═══ Text excerpt

# E-mail is ruining my life!



## nickel (Mar 7, 2008)

_By Ben Limberg
BBC Money Programme_

Two million e-mails are sent every minute in the UK. That is almost three billion each day. But what is the real cost of this information overload?... A recent study found one-third of office workers suffer from e-mail stress. And it is expensive, too. One FTSE firm estimated that dealing with pointless e-mails cost it £39m a year.
…
Ray Tomlinson, … [the person] responsible for the e-mail revolution…: “Spam is a problem... there just seems to be an endless stream of it.”

Professor Cary Cooper (who advises the government on stress in the workplace): “For me, e-mail is one of the most pernicious stressors of our time.”

Loughborough University's Dr Tom Jackson … has five tips he believes can help you take control of your inbox:

Invest in a spam filter…
Target your e-mail. (Does everyone in the cc box really need to be copied in on your words of wisdom?)
Write more carefully.
Reduce interruptions.
Get training.

You can read the full article here.

*nickel’s advice:*







If you are using Outlook Express, try this layout: three panes (folders, contacts and message titles). Go to View > Layout > Preview Pane and make sure _Show preview pane_ is unchecked. Do not click on messages from an unknown sender. What I do: Obvious spam is deleted immediately, otherwise I right-click on the line of the obscure message and go to > Properties > Details > Message source. In this way, I can read the sender’s details and content of the message without actually opening it and activating any hazardous links.


----------

══════
═══ Input data

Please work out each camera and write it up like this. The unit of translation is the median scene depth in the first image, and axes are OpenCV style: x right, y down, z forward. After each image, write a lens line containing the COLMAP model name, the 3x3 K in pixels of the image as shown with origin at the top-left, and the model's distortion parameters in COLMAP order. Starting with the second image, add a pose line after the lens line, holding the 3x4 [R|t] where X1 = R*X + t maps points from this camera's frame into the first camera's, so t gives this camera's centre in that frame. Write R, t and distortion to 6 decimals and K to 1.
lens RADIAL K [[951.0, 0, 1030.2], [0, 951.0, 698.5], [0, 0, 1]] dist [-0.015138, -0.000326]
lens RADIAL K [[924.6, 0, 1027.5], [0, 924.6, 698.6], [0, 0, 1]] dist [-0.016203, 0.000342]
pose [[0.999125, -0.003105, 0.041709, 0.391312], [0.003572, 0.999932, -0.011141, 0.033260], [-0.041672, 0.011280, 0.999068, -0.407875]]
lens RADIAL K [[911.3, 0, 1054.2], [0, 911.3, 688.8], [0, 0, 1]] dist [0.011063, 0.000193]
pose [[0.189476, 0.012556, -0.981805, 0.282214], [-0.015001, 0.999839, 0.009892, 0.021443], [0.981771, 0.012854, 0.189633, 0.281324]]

══════
═══ Input data

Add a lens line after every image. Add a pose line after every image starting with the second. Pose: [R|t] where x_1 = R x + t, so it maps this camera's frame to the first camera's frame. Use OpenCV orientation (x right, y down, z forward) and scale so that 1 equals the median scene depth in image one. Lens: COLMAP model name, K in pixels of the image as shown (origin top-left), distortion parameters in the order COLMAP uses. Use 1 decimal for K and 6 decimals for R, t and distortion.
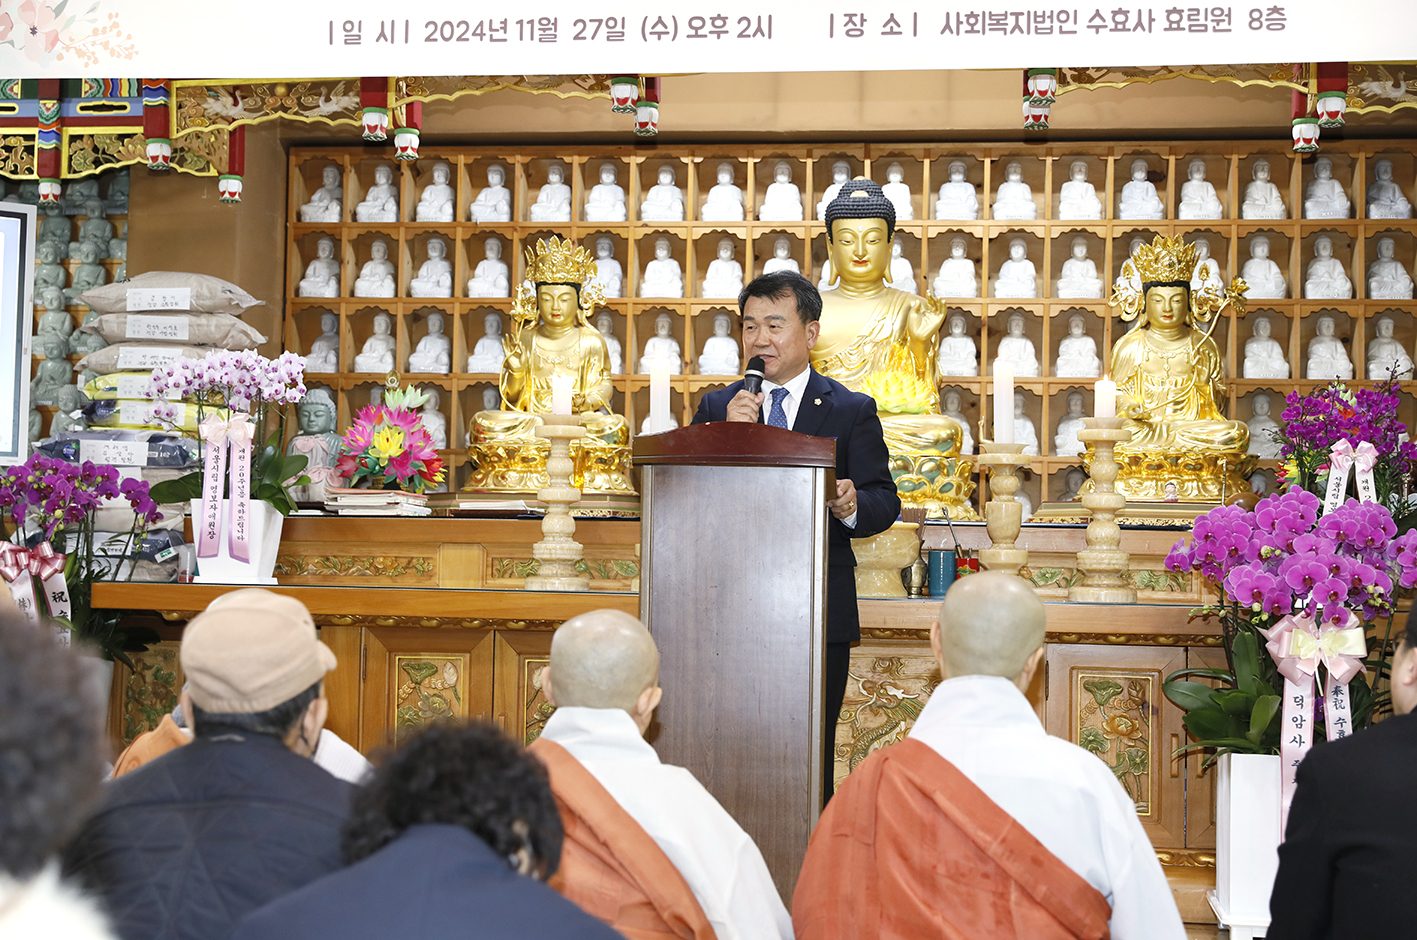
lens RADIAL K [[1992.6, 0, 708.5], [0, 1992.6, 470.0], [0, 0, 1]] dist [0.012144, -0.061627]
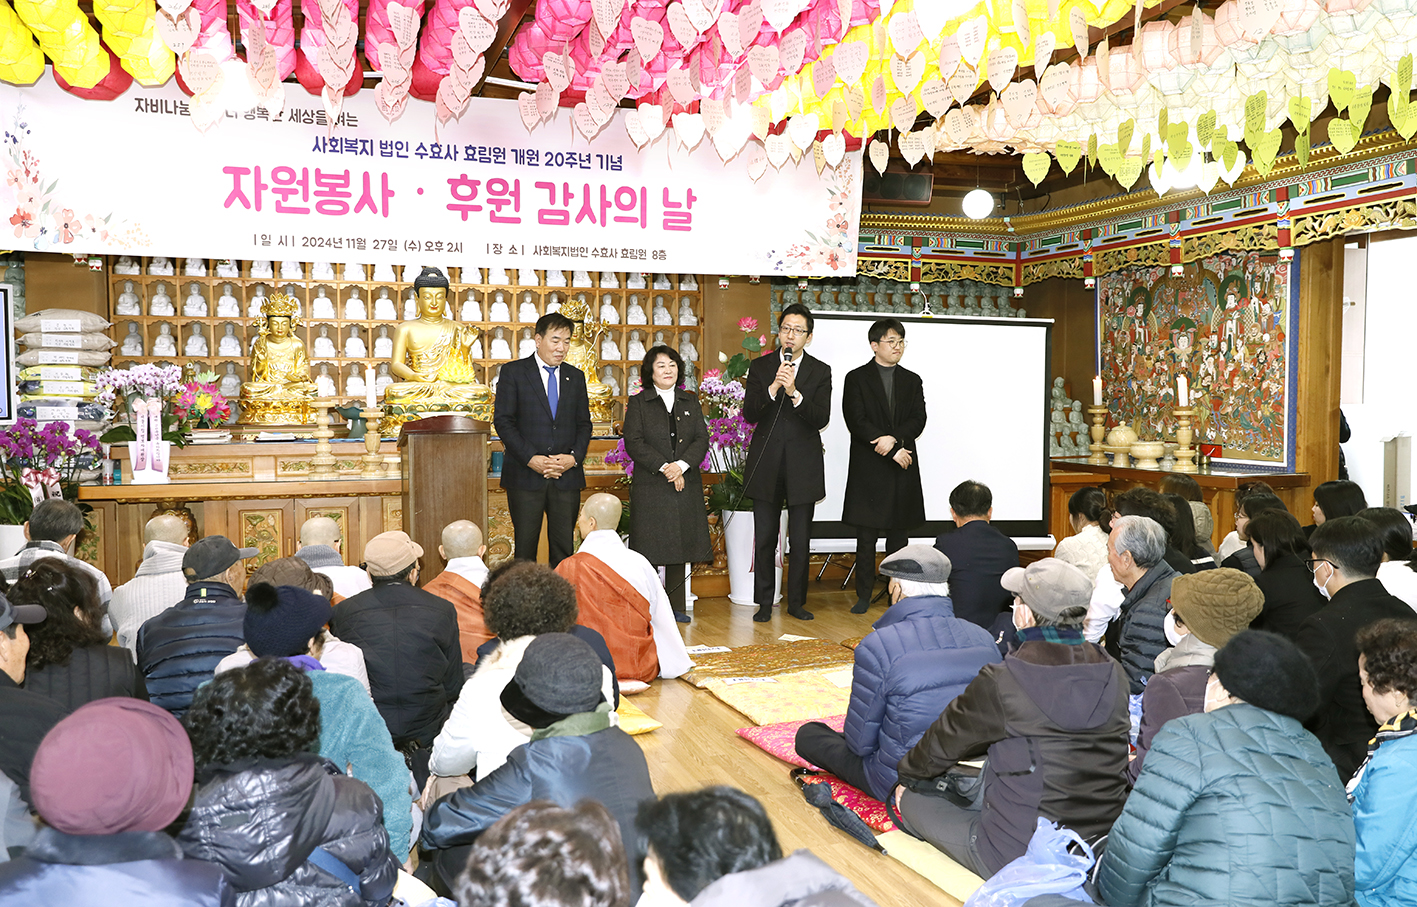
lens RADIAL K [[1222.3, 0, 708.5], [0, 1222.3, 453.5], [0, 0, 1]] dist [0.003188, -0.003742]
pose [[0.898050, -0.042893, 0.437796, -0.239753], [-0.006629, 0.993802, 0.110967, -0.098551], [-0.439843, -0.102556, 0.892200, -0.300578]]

══════

Activities |
A - Transcribe the passage of the e-mail overload post between "Loughborough University's Dr" and "words of wisdom?)", inclusive.
B - Answer these questions using the e-mail overload post:
(i) How many e-mails are sent every minute in the UK?
(ii) How much did one FTSE firm estimate dealing with pointless e-mails cost it each year?
(iii) In Outlook Express, which option under View > Layout > Preview Pane should be unchecked?

Outputs for the tasks |
A -
Loughborough University's Dr Tom Jackson … has five tips he believes can help you take control of your inbox:

Invest in a spam filter…
Target your e-mail. (Does everyone in the cc box really need to be copied in on your words of wisdom?)

B -
(i) Two million.
(ii) £39m.
(iii) Show preview pane.